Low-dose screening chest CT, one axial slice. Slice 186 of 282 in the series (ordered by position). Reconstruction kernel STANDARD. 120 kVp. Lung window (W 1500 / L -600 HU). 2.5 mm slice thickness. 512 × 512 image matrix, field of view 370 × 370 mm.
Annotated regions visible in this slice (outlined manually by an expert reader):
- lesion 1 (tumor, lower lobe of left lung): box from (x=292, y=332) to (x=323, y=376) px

------

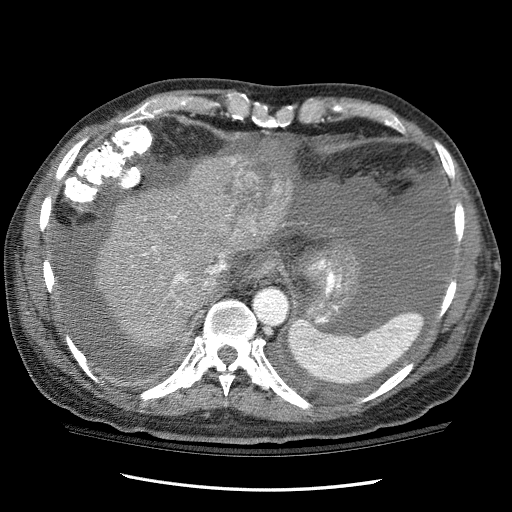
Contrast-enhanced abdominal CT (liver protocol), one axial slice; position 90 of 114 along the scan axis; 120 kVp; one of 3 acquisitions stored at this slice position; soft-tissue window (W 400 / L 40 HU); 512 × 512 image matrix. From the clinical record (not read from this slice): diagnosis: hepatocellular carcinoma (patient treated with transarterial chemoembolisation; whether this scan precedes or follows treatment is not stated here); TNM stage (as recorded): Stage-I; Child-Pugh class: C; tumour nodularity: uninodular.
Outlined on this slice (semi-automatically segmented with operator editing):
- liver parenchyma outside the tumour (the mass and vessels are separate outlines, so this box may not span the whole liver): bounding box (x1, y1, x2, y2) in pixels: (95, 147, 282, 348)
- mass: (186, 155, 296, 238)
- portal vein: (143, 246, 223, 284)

------

An exact copy of the lines above between the line holding "- liver parenchyma" and the line holding "- portal vein: (143, 246, 223, 284)", inclusive, is the whole answer.

- liver parenchyma outside the tumour (the mass and vessels are separate outlines, so this box may not span the whole liver): bounding box (x1, y1, x2, y2) in pixels: (95, 147, 282, 348)
- mass: (186, 155, 296, 238)
- portal vein: (143, 246, 223, 284)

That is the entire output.